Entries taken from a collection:

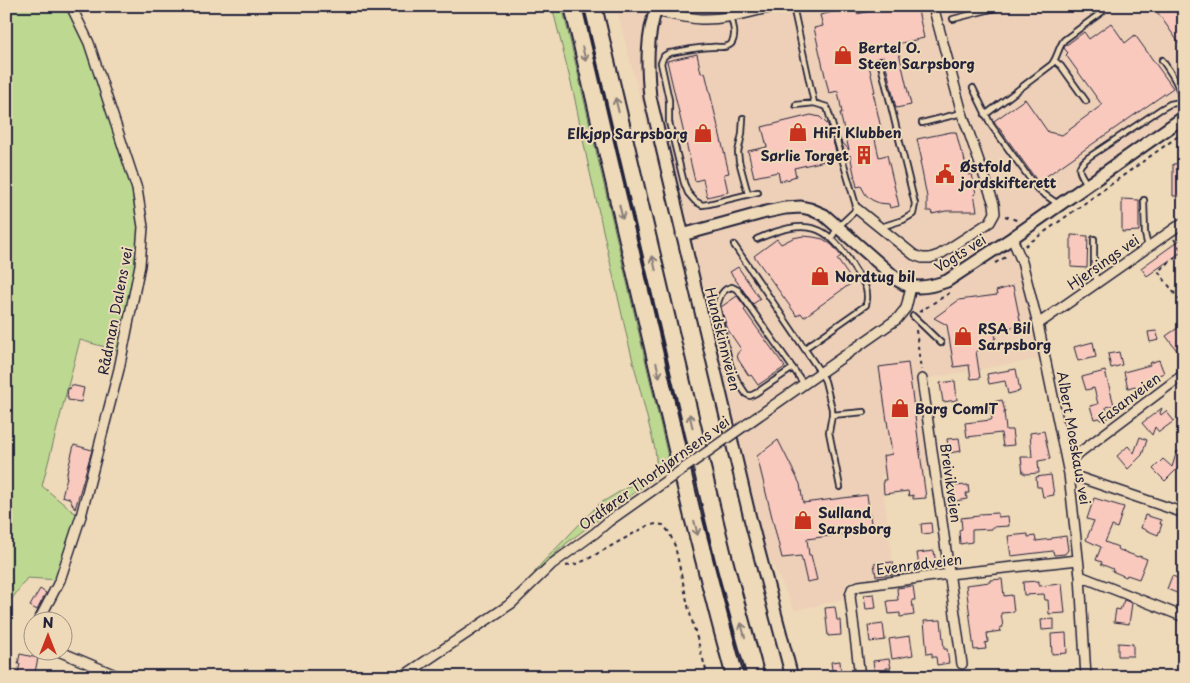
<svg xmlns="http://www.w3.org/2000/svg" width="1190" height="683" font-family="'Playpen Sans',sans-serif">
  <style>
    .built { fill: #edd0b7 }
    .green { fill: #bdd991; stroke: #707e66 }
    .building { fill: #f9c9be; stroke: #22223b }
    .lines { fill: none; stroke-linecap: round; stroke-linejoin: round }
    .service-casing { stroke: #22223b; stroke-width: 8 }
    .minor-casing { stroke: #22223b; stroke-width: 12 }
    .tertiary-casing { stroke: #22223b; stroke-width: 15 }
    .motorway-casing { stroke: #22223b; stroke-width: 20 }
    .path { stroke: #22223b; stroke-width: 2; stroke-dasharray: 4 4; stroke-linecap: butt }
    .service { stroke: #eed9b8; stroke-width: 4.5 }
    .minor { stroke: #eed9b8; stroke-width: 9 }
    .tertiary { stroke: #eed9b8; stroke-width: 11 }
    .motorway { stroke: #eed9b8; stroke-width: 16 }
    .minor-bridge-casing { stroke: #22223b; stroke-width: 12; stroke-linecap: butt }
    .minor-bridge { stroke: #eed9b8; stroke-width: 9 }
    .oneway { stroke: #887e7a }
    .labels { text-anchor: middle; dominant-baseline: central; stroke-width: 4; stroke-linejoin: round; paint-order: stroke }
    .poi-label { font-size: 14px; font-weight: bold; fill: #22223b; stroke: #eed9b8; text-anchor: start }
    .street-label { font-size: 14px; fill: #22223b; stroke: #eed9b8 }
  </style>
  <rect width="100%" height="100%" fill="#eed9b8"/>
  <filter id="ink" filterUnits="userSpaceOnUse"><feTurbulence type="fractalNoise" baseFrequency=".02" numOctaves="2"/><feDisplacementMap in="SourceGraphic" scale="10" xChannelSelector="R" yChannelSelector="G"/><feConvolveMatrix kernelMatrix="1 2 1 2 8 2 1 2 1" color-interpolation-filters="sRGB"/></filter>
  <g filter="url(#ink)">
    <path class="built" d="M616 6H1184V117L1013 238 1045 358 922 379 935 471 881 476 894 573 847 582 846 599 795 610 750 518Z"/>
    <path class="green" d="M6 6H71L137 189 143 227 123 352 80 340 42 486 72 511 81 516 60 580 27 578 6 607Z
      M552 6H562L669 461 661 464 663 471 568 542 534 573 542 563 599 504 655 471C657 462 656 454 654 445L627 337 587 159 574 95Z"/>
    <path class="building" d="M893 6H917L924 38 897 44 911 105 896 108 884 57 868 61 875 92H873L882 133 874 135 879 157 887 155 899 206 890 208 889 204 879 203 872 200 866 195 861 186 857 187 850 155 846 156 841 141 849 150 840 113H842L838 91 829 93 814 28 823 26 820 15 847 9V11L856 9 857 14Z
      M1153 6H1184V50Z
      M1111 23 1125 43 1135 35 1173 88 1038 182 994 121 1025 99 1048 132 1062 135 1076 125V124L1102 105 1066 55 1068 53 1064 48 1065 46 1084 32 1089 39Z
      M697 54 701 73 705 72 729 173 724 174 728 192 707 197 703 179 695 181 667 61Z
      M811 115 820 117 828 125 838 158 794 168 796 176 790 178V179L780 181 778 172 754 177 748 151 767 147 762 127Z
      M951 132H956L961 152 963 153 968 175 972 174 976 194H974L977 211H946L932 214 931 211H927V197L920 161H922L917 139Z
      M1184 163V196H1173V164Z
      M1122 199 1139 200V231L1122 232Z
      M1071 235 1088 236 1087 268 1071 267Z
      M803 236 813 237 823 239 832 245 841 256 837 259 853 282 804 317 801 313 797 316 754 256 777 239 781 244 793 238Z
      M1184 237V250L1147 276 1141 268Z
      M738 267 760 299 753 304 730 272Z
      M1013 286 1021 325 994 331 996 338 994 339 996 348 976 351 980 378 971 379 969 365 954 367 947 325 934 318 959 300 997 295 996 291Z
      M737 296 746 308 744 310 785 367 758 385 751 375 749 376 738 359 737 354 741 349 728 330 723 315 721 307Z
      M1179 327 1184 333V348L1178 352 1166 336Z
      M1156 331 1159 340 1150 342 1148 332Z
      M1093 342 1096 357 1078 361 1074 347Z
      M1119 352 1122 365 1111 368 1108 354Z
      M1159 360 1164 373 1151 378 1152 382 1145 383 1146 386 1136 389 1135 386 1128 388 1124 372 1150 365 1149 363Z
      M908 363 926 498 913 499V495L909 496 908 491 884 494 883 480H886L883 456 892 454 879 367Z
      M1016 369 1020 391 1008 394 1005 381 989 384 987 374Z
      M1105 371 1114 405 1106 407 1108 418 1100 420V418L1094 419 1090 406 1098 404 1094 388 1086 390 1082 377Z
      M955 381 957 400 943 402 940 383Z
      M71 385 84 388 81 402 68 400V397H67L68 388 70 389Z
      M1002 400 1005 412H1004L1006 430H1012L1014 445 1003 446 1001 433 967 437 965 423 991 420 992 419 989 403Z
      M1162 408 1160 413 1161 415 1166 411 1174 421 1159 432 1155 427 1152 435 1142 423Z
      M1044 431 1050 459 1038 461 1039 473 1025 474V473H1023L1021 457H1032L1030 433Z
      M1140 437 1147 440 1142 455 1128 469 1117 456 1128 446 1134 453Z
      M959 438 961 451 949 453 947 439Z
      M778 440 800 484 803 503 867 495 872 530 807 539 809 555H811L817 580 807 582 801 556 782 558 757 456Z
      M74 445 92 450 75 509 69 498 62 496 67 477H66Z
      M1177 451 1184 454V462L1165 481 1153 469 1163 459 1172 467Z
      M1051 475 1054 495 1043 497 1041 487H1037L1036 477Z
      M968 485 969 493H966L967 499 955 501 953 486Z
      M1094 498 1124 507 1117 528 1112 526 1105 542 1118 547 1117 549 1138 557 1139 556 1147 559 1139 579 1127 575 1126 577 1112 571 1113 569 1101 564 1102 562 1096 560 1101 547 1086 540 1094 521 1087 519Z
      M998 513V517L1008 516 1009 526 992 527V529L972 530V542L960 544 959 530 962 529 961 518 979 516V514Z
      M1145 515 1161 520 1160 524H1162L1158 535 1141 528Z
      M931 523 932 533 922 534 921 524Z
      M1028 534V537L1035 536 1036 541 1052 539V538L1066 536 1068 550 1065 554 1054 555 1053 551 1011 556 1008 536Z
      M934 551 936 564 919 566 917 553Z
      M893 562 894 574 876 576 874 564Z
      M1172 576 1184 580V596L1167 589Z
      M1002 579 1004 596 1012 595 1014 612 1001 613 1003 627 1000 628 1001 631 987 633 988 642 985 643 986 649 974 650 966 585 990 582V580Z
      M1039 581V586L1062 584 1065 613 1049 614 1048 600H1045L1044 594 1024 595 1023 582Z
      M913 586 915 600H912L914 615 900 617V613L889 614 887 601 898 600 897 588Z
      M40 589 46 593 37 610 30 606Z
      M874 594 876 608 866 609 864 595Z
      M1124 600 1132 603 1129 624 1114 622 1116 609 1120 610Z
      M835 607 837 620H840L841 635 828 636 825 608Z
      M1054 619V629L1042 630 1041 620Z
      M941 620 944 649H947L949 663 937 665 936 657H932V653L927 654 924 621Z
      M883 624 885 640 870 642 868 626Z
      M1066 633 1067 653 1052 654 1051 634Z
      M910 636 913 655 892 659 889 639Z
      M1118 643 1133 644V656H1118Z
      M20 654 38 658 34 677H17L20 664H18Z
      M889 659 891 668H886V672L875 674 873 661Z
      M840 661 841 677H833L831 662Z"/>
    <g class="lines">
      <g class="service-casing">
        <path id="service" d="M793 6 814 103
          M731 17C733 25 737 36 731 44 726 49 718 46 712 47 698 47 683 51 669 53L664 56 661 63 669 100V122L684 183 688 193 695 201 702 205 709 204 758 192
          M953 19 1003 6
          M1162 60C1171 73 1181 86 1181 102L1184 105
          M880 61 915 204 913 214 903 220 881 227
          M1055 61 1061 66 1086 101
          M973 88 991 125 1038 190 1058 204
          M796 105 814 103 827 107 857 209 838 227 832 237
          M985 115 1051 65C1057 59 1058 48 1064 40L1102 12
          M743 118 742 134 738 152 739 161 748 194
          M922 123 962 113
          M1087 184C1078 170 1075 168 1089 157L1161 109 1170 104 1181 102
          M1144 200 1145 234 1148 247
          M757 239C806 218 828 222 855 270 863 282 870 289 866 305L805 348
          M1094 239V270L1097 282
          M734 245 821 373 825 381 832 409V415L829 432 840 487
          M913 316 941 343
          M793 368 756 393 750 396 746 394 738 382 730 365 717 306C720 296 722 289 732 287L738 290 804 384
          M832 415 864 412"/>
      </g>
      <g class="minor-casing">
        <path id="minor" d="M655 11C670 14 685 18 701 19 727 20 752 11 777 6
          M857 209 914 255 922 258H930L939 255 990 222 995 213 994 204 962 113 933 6
          M1012 238 1022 262 1038 324 1069 474 1080 576 1086 677
          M1038 324 1184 222
          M922 379 962 664
          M774 405 897 319 906 308 911 287
          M1067 462 1184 374
          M1069 474 1184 513
          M1080 576 1184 617
          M39 620 60 580 81 516 119 369 140 265 143 227 137 189 89 43 71 6
          M56 650 120 677
          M402 677 512 603 552 564 595 533 609 521
          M860 677 850 596 852 589 859 586 949 574 1078 560"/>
      </g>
      <g class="tertiary-casing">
        <path id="tertiary" d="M657 6C646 37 647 66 650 97L750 518 792 677
          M682 235 766 212 785 208 801 207 810 209 824 215 899 281C902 283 906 285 910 286 922 289 936 285 947 281L1012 238 1184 117"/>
      </g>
      <g class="motorway-casing">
        <path id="motorway" d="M573 6 692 513 720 621 735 677
          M593 6 712 510 725 564 756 677"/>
      </g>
      <path class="path" d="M1005 216 1019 221
        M1174 239 1183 252 1158 271 1184 306
        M1025 246 1184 132
        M995 263 1008 256
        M919 312 951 292
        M916 330 921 370
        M566 566 576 564 586 560 647 526 656 524 663 525 669 532 675 546 689 610 708 677"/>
      <use href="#service" class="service"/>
      <use href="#minor" class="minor"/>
      <use href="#tertiary" class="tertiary"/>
      <use href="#motorway" class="motorway"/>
      <g class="minor-bridge-casing">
        <path id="minor-bridge" d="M609 521 774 405"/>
      </g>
      <use href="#minor-bridge" class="minor-bridge"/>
    </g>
    <defs><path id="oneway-shaft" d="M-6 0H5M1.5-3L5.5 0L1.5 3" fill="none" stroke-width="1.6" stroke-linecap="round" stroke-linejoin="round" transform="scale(1.25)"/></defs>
    <g class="oneway">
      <use href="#oneway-shaft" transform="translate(584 54) rotate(77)"/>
      <use href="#oneway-shaft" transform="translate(617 105) rotate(-103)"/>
      <use href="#oneway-shaft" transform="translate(621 212) rotate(77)"/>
      <use href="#oneway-shaft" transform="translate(654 263) rotate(-103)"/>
      <use href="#oneway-shaft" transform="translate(658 370) rotate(77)"/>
      <use href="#oneway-shaft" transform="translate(691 421) rotate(-103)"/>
      <use href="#oneway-shaft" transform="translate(696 528) rotate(76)"/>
      <use href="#oneway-shaft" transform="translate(743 630) rotate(-105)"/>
    </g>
  </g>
  <defs>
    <g id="shop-bare" transform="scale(1.5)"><path d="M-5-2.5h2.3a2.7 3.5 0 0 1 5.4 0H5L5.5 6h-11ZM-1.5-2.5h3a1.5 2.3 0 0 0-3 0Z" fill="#c8321e" stroke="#eed9b8" stroke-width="2.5" paint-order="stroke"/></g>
    <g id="building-bare" transform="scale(1.5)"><path d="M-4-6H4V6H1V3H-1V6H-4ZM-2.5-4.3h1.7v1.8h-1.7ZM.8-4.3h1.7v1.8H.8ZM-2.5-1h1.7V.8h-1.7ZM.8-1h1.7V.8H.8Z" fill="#c8321e" stroke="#eed9b8" stroke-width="2.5" paint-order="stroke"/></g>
    <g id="civic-bare" transform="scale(1.5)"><path d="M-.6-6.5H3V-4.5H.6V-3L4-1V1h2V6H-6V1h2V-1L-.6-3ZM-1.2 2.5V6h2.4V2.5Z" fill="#c8321e" stroke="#eed9b8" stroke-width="2.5" paint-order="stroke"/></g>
  </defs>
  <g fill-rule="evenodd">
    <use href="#shop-bare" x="843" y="55"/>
    <use href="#shop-bare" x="798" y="132"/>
    <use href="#shop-bare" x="703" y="133"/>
    <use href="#building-bare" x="864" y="155"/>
    <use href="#civic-bare" x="945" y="174"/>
    <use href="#shop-bare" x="820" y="276"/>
    <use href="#shop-bare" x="963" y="336"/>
    <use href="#shop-bare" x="900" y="408"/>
    <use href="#shop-bare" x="803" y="520"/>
  </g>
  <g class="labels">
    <g class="poi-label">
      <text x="858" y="47">Bertel O.<tspan x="858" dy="16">Steen Sarpsborg</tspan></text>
      <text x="813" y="132">HiFi Klubben</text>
      <text x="688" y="133" text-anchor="end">Elkjøp Sarpsborg</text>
      <text x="849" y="155" text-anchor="end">Sørlie Torget</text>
      <text x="960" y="166">Østfold<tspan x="960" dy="16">jordskifterett</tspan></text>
      <text x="835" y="276">Nordtug bil</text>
      <text x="978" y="328">RSA Bil<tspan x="978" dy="16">Sarpsborg</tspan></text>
      <text x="915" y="408">Borg ComIT</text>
      <text x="818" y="512">Sulland<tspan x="818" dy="16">Sarpsborg</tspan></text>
    </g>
    <g class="street-label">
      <text transform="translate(960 253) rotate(-32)">Vogts vei</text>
      <text transform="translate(1103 262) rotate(-35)">Hjersings vei</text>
      <text transform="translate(115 311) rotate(-79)">Rådman Dalens vei</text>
      <text transform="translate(723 339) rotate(76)">Hundskinnveien</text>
      <text transform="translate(1129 398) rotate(-37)">Fasanveien</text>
      <text transform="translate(1074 438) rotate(80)">Albert Moeskaus vei</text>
      <text transform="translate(654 473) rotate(-36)">Ordfører Thorbjørnsens vei</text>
      <text transform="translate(951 483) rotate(82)">Breivikveien</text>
      <text transform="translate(919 564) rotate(-7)">Evenrødveien</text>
    </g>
  </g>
  <rect width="1190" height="683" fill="none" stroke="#eed9b8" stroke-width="25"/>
  <rect x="12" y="12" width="1165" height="658" fill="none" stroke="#22223b" stroke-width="2" filter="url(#ink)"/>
  <g transform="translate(48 636)"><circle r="24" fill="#eed9b8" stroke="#9c9086"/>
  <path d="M0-4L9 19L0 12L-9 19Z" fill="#c8321e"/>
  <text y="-8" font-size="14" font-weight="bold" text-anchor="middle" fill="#22223b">N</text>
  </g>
</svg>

> [Task] The lines you return should be those above that contain the word "middle", every one of them.

> [Exercise output]
    .labels { text-anchor: middle; dominant-baseline: central; stroke-width: 4; stroke-linejoin: round; paint-order: stroke }
  <text y="-8" font-size="14" font-weight="bold" text-anchor="middle" fill="#22223b">N</text>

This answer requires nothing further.